Politics

The Guardian view on a new Covid strain: a more stringent lockdown beckons | Editorial


The lockdown in the south-east of England may be the shape of things to come. Sixteen million people are under new severe tier 4 restrictions and there are suggestions that these tougher new rules could be in place for months. Many more across the country have seen their plans torn up at the 11th hour. The reason for the government’s change of plan is a new strain of the virus, dubbed B117, that appears no more lethal than the original Sars-CoV-2 but is much more transmissible. European nations have banned flights from the UK, fearful that a mutant pathogen, homegrown in Kent, will spread across our borders and seas. If the new virus’s effect on the rate of transmission is as bad as government advisers’ fear then we will need a national shutdown of the kind imposed in March.

The prime minister should have acted sooner. He may not have known exactly what was driving the growth in Covid cases but ministers have been aware for a week that something was going wrong. On Tuesday, the British Medical Journal and the Health Service Journal warned that if current trends continued, even without the planned Christmas relaxation, there were likely to be 19,000 Covid patients in English hospitals by New Year’s Eve – the same as at the peak of the first wave in April.

There are calls by influential Conservative backbenchers for the health secretary, Matt Hancock, to resign, but the buck stops with his boss. On planet Boris Johnson it was all going to be terribly easy. Back here on Earth, reality has proved otherwise. Competence matters, and Mr Johnson doesn’t have it. The UK has registered a new daily record of coronavirus cases, reporting 35,928 new infections and 326 deaths on Sunday.
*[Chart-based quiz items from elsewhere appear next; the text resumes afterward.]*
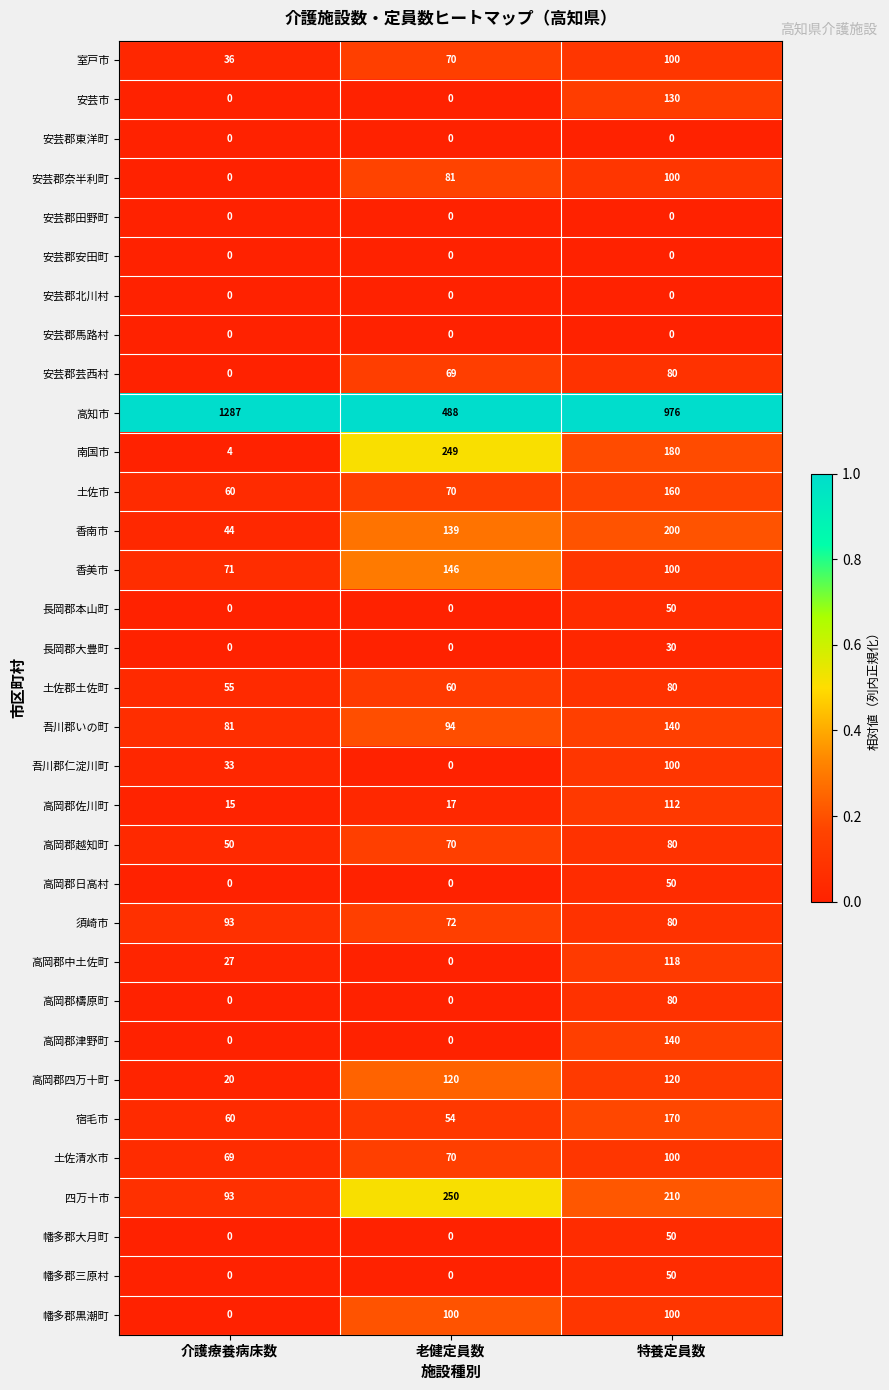

Which category has the highest value across all series?

介護療養病床数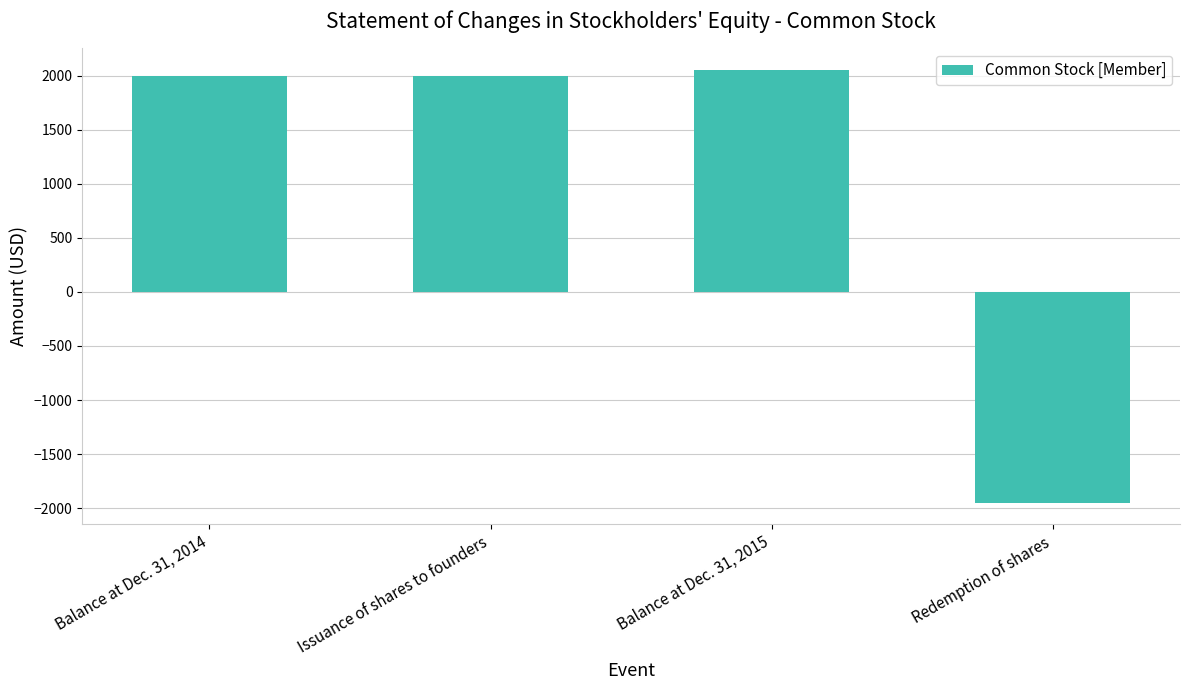

The chart shows a value of 1087 at Balance at Dec. 31, 2015. True or false?

False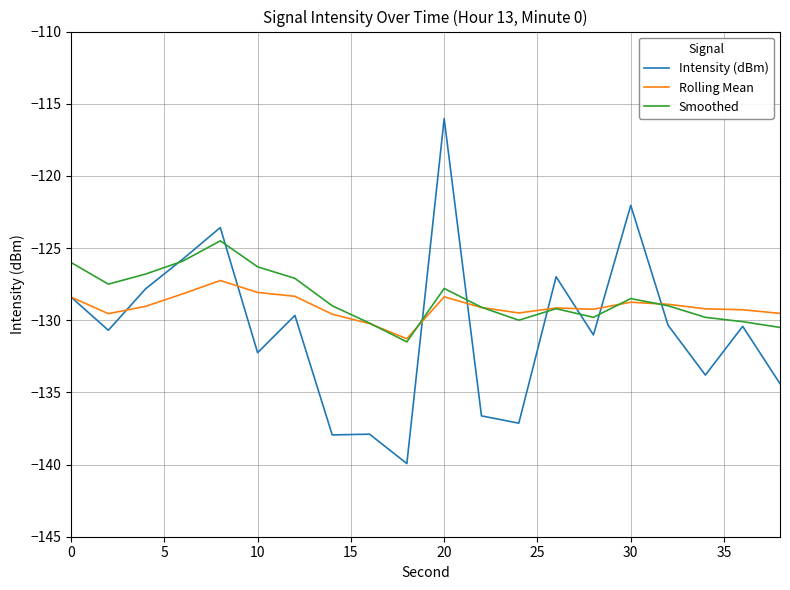

What is the minimum value for Intensity (dBm)?

-139.9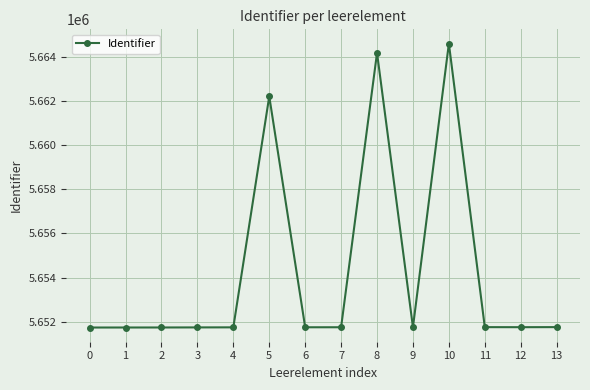

What is the ratio of the value at 3 to the value at 9?

1.0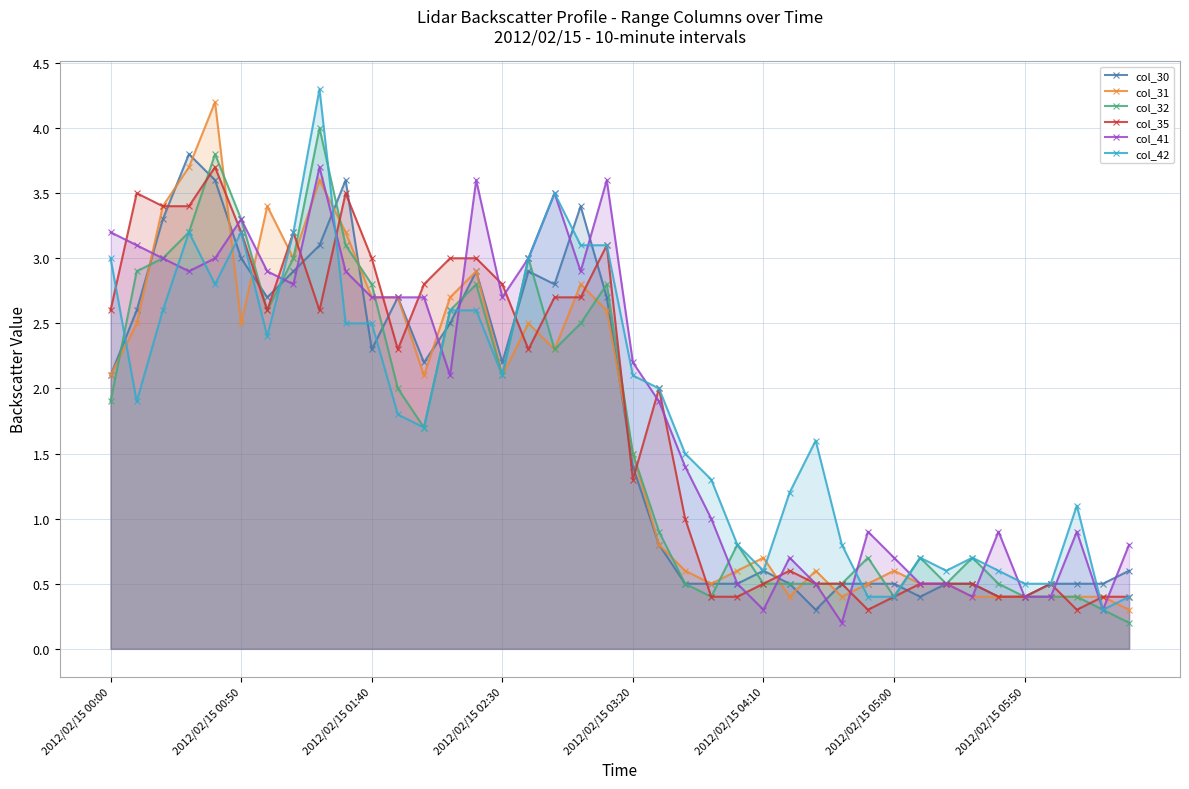

Count the number of data series in this chart.

6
The most important way to reduce the emergence of new mutants is to limit the spread of the virus. For the third time in a year, the government refused to face the facts and take the necessary action until much too late. Those delays have not only cost thousands of lives but have, cumulatively, shredded the trust in authority needed to boost compliance. This is all the more frustrating as the vaccine rollout offered new hope.

More than ever, given increased infectivity, Mr Johnson needs to get an effective test-and-trace system and devise a proper support system for people to self-isolate. The prime minister ought to come up with a funded plan to make schools safe. Without these measures, Mr Johnson does not have a snowball’s chance in hell of escaping from months of lockdown purgatory. A mutant virus cannot wholly explain why we are in this mess or distract from the other failures that have led us here. The government ought to pursue a zero-Covid strategy that Independent Sage has long advocated.

Compliance should not and cannot rely upon coercion. Had the government been wiser in setting rules, and more effective in communicating the regulations and advice and the reasons for them, it would not now be in the absurd position of sending police to urge people not to board trains home. Over this year, goodwill has not only been drained by the cumulative effect of lockdown, but squandered by official incompetence, the flouting of lockdown by Dominic Cummings and the discovery that while millions are struggling economically, the chumocracy has prospered from government handouts dished out with little scrutiny. That the bulk of the public still wants to do the right thing is despite, not because, of the government.